Avvicinandosi ai miti della modernità, l’Uomo si è sempre di più allontanato dalla natura, dalle sue leggi e dai suoi equilibri, tanto che Papa Francesco scrive: «Così come succede quando ci innamoriamo di una persona, ogni volta che Francesco guardava il sole, la luna, gli animali più piccoli, la sua reazione era cantare, coinvolgendo nella sua lode tutte le altre creature. Egli entrava in comunicazione con tutto il creato, e predicava persino ai fiori e “li invitava a lodare e amare Iddio, come esseri dotati di ragione”. La sua reazione era molto più che un apprezzamento intellettuale o un calcolo economico, perché per lui qualsiasi creatura era una sorella, unita a lui con vincoli di affetto. Per questo si sentiva chiamato a prendersi cura di tutto ciò che esiste. […] Se noi ci accostiamo alla natura e all’ambiente senza questa apertura allo stupore e alla meraviglia, se non parliamo più il linguaggio della fraternità e della bellezza nella nostra relazione con il mondo, i nostri atteggiamenti saranno quelli del dominatore, del consumatore o del mero sfruttatore delle risorse naturali, incapace di porre un limite ai suoi interessi immediati. Viceversa, se noi ci sentiamo intimamente uniti a tutto ciò che esiste, la sobrietà e la cura scaturiranno in maniera spontanea. La povertà e l’austerità di san Francesco non erano un ascetismo solamente esteriore, ma qualcosa di più radicale: una rinuncia a fare della realtà un mero oggetto di uso e di dominio».

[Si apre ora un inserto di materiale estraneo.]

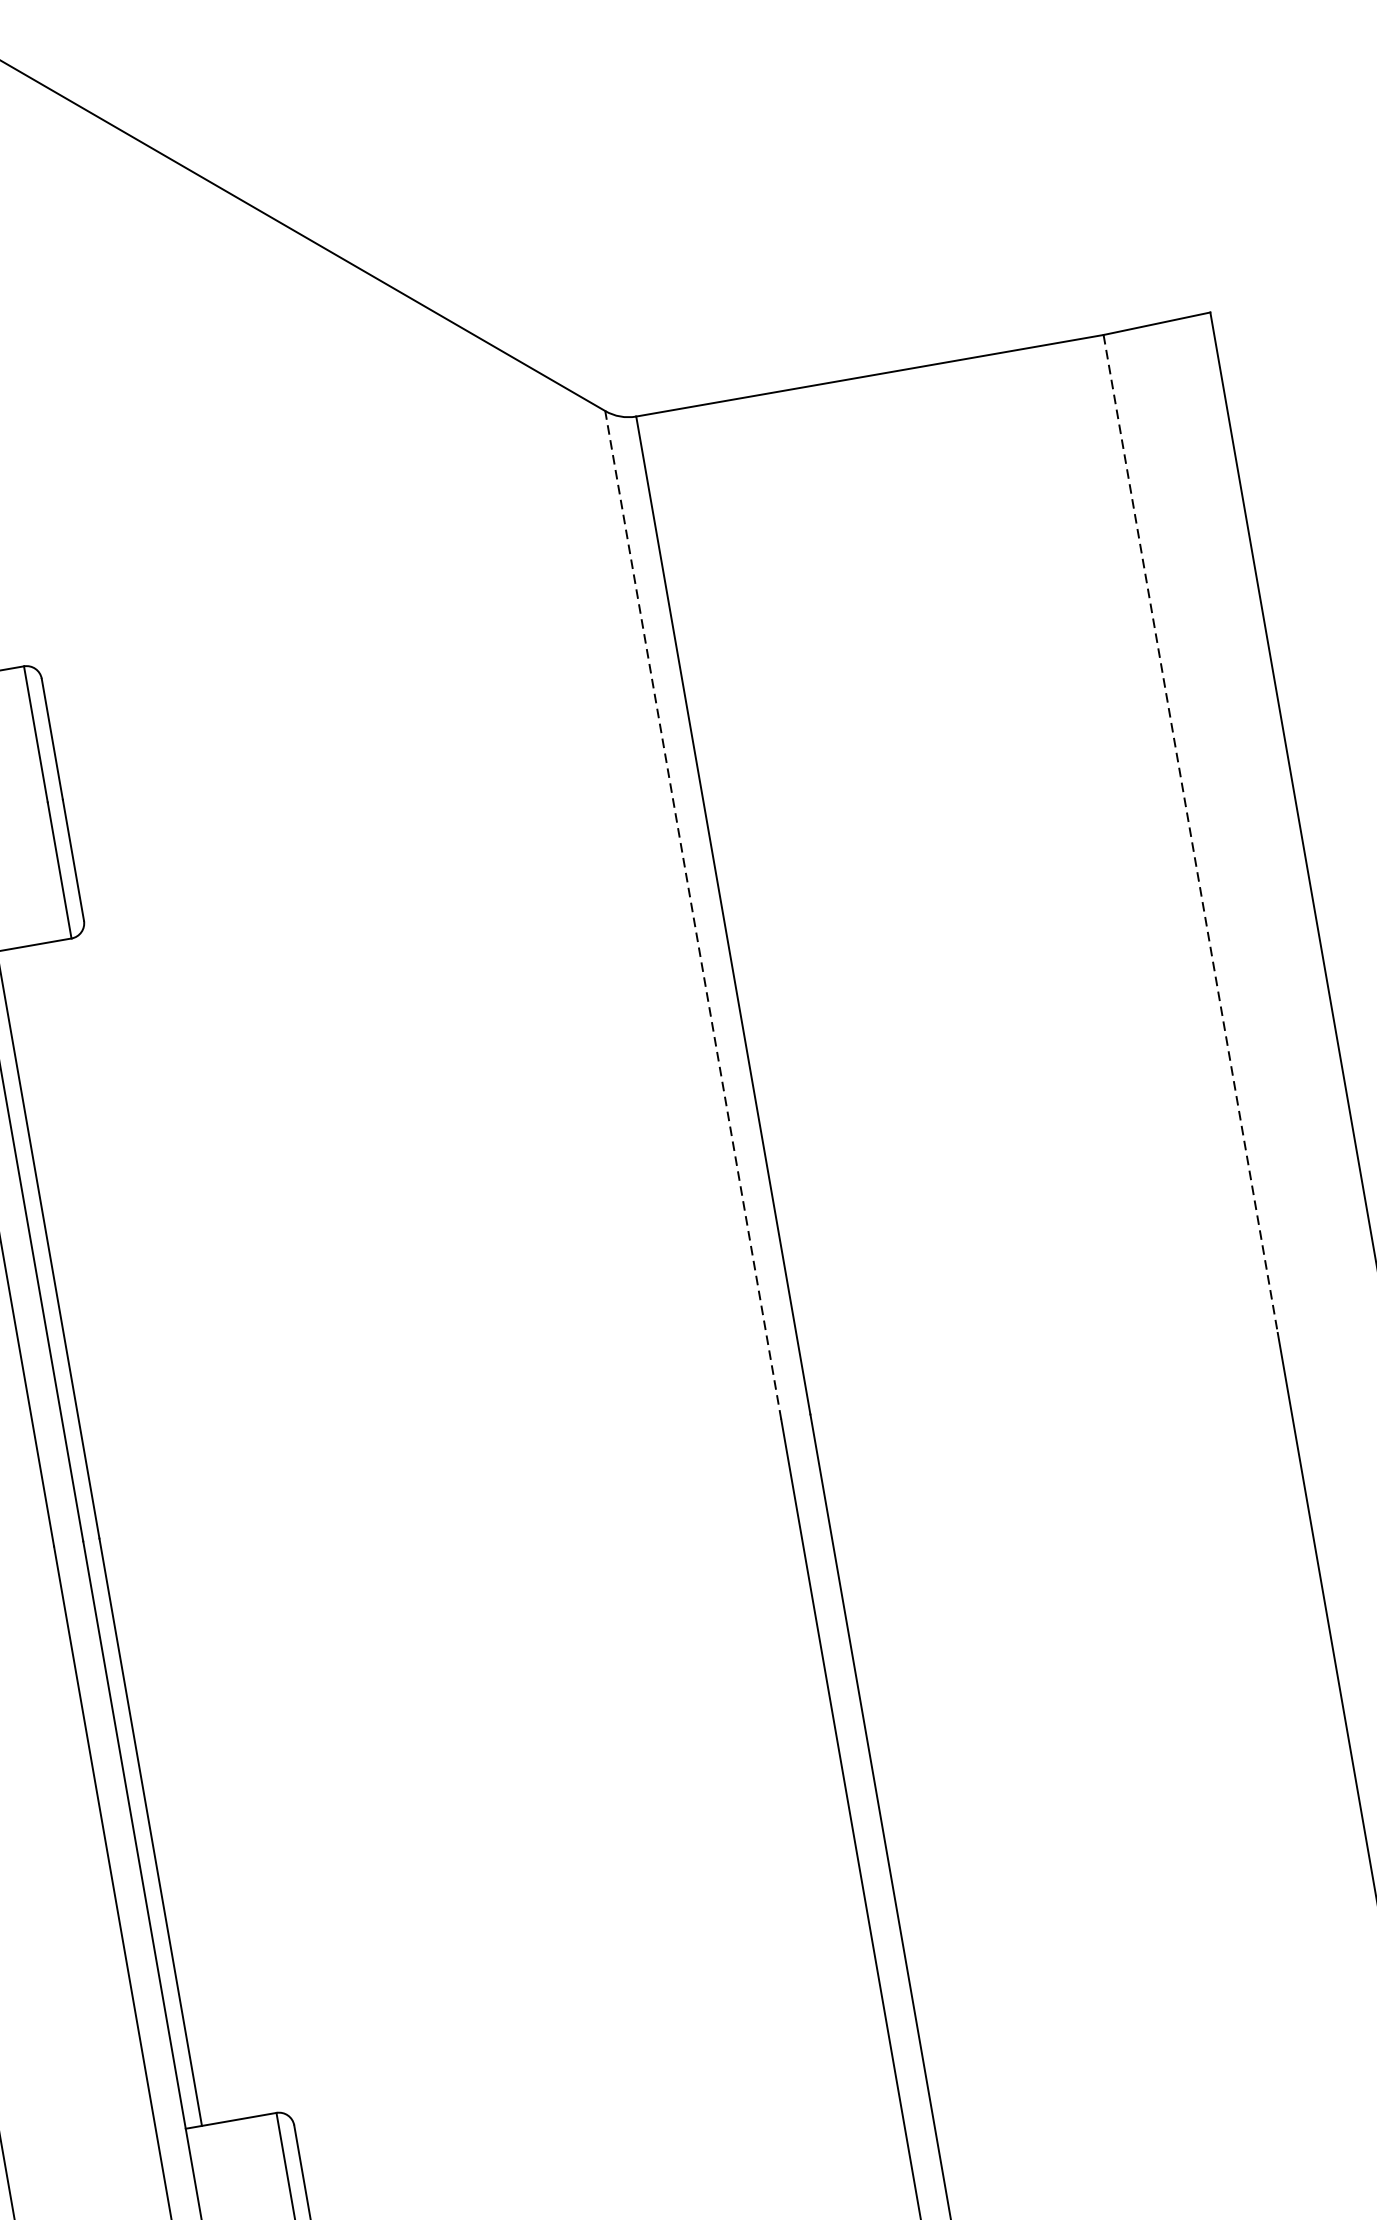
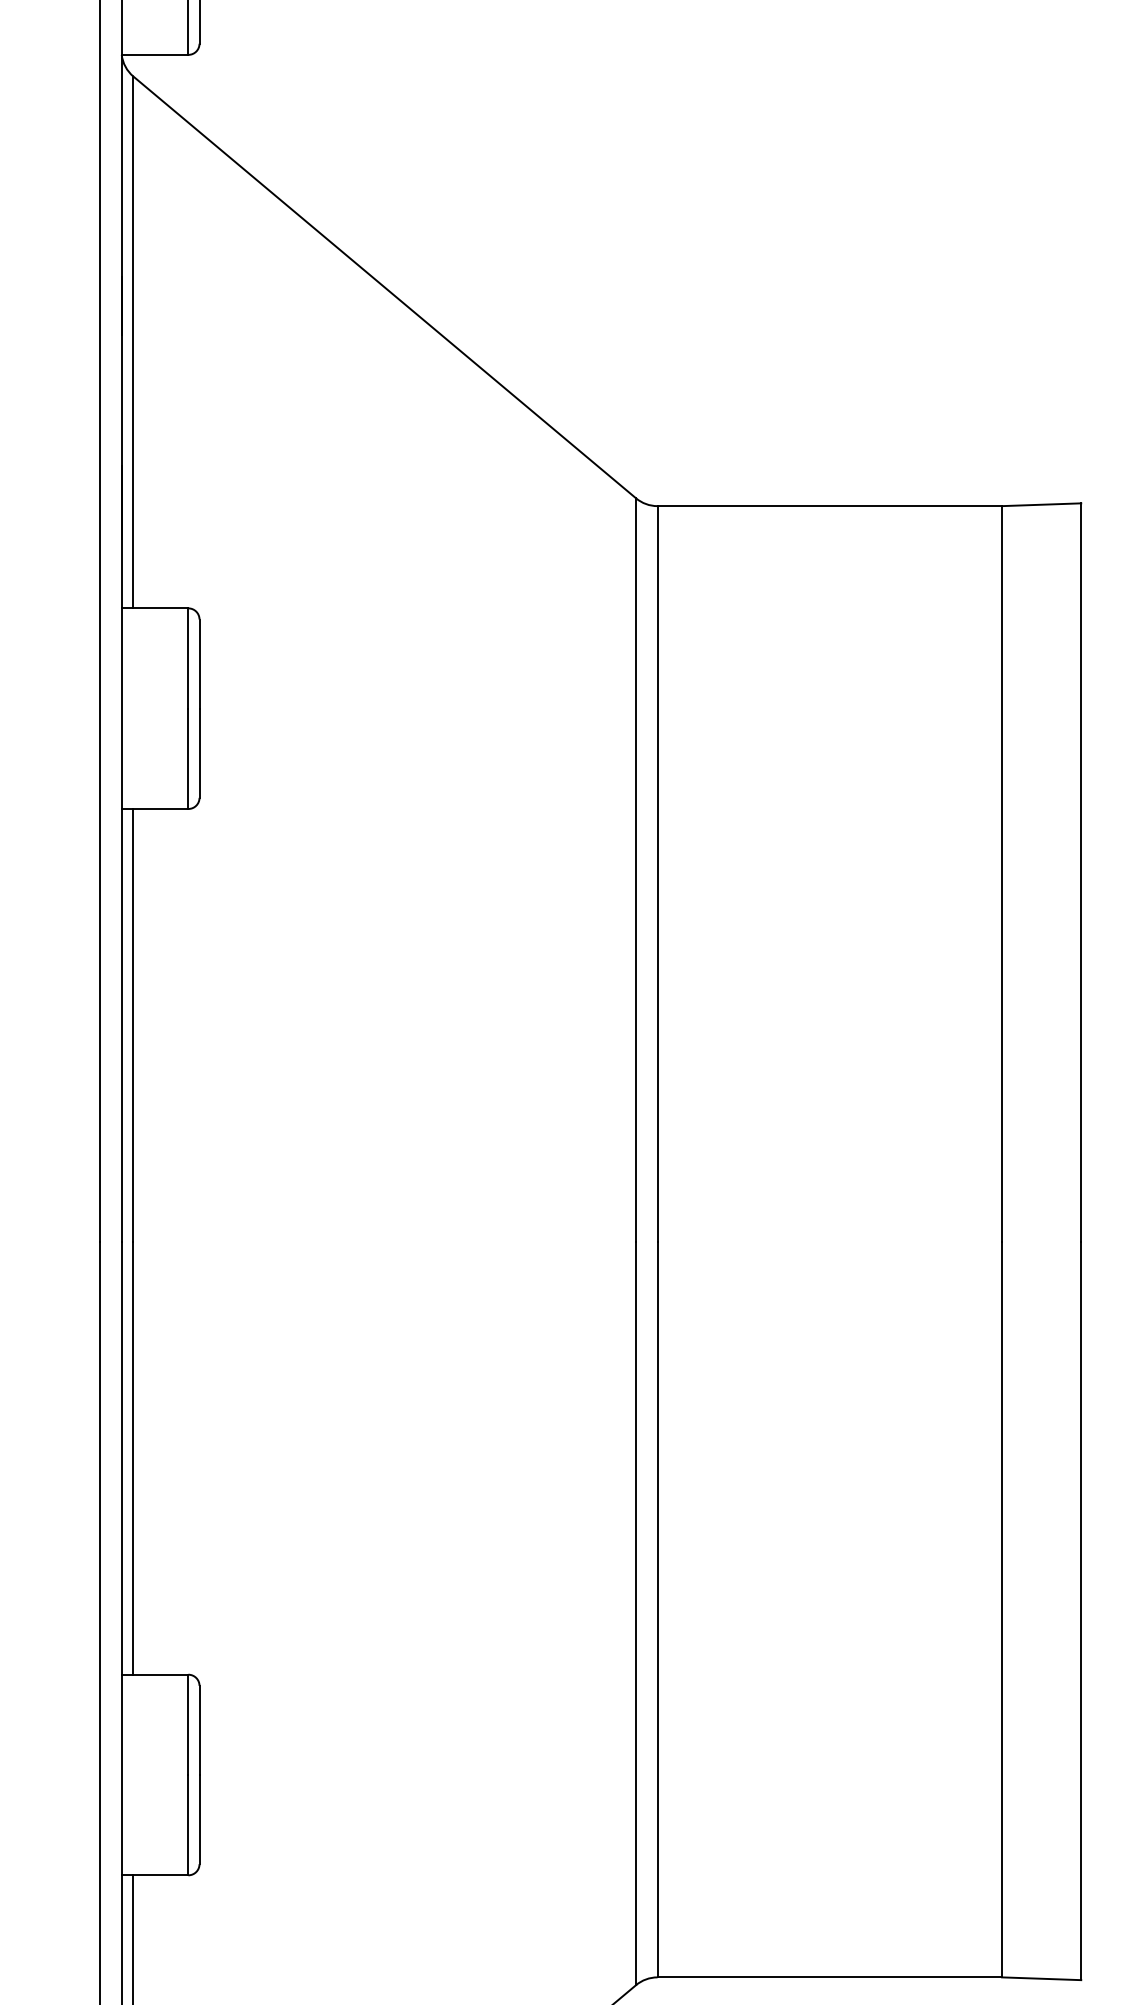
line: (1191, 833) -> (1002, 873), dashed -> solid
line: (693, 915) -> (636, 870), dashed -> solid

L’Uomo è parte della Natura.
Ne è davvero il dominus.
Ma questo significa che ne è responsabile, che ha il preciso dovere di proteggerla, amarla e preservala, senza limitarsi al un cieco sfruttamento: solo se tornerà a capire che si può pensare di vivere solo come parte della Natura, l’umanità potrà progredire. Diversamente, l’avidità spingerà a distruggere, bruciare ogni risorsa, all’inseguimento di una ricchezza che non porta vera felicità.

«A cosa serve avere uno yatch da 25 metri se poi navighiamo in un mare di plastica?».

San Francesco chiedeva che nel convento si lasciasse sempre una parte dell’orto non coltivata, perché vi crescessero le erbe selvatiche, in modo che quanti le ammirassero potessero elevare il pensiero a Dio, autore di tanta bellezza.
Il mondo è qualcosa di più che un problema da risolvere, è un mistero gaudioso da contemplare nella letizia e nella lode.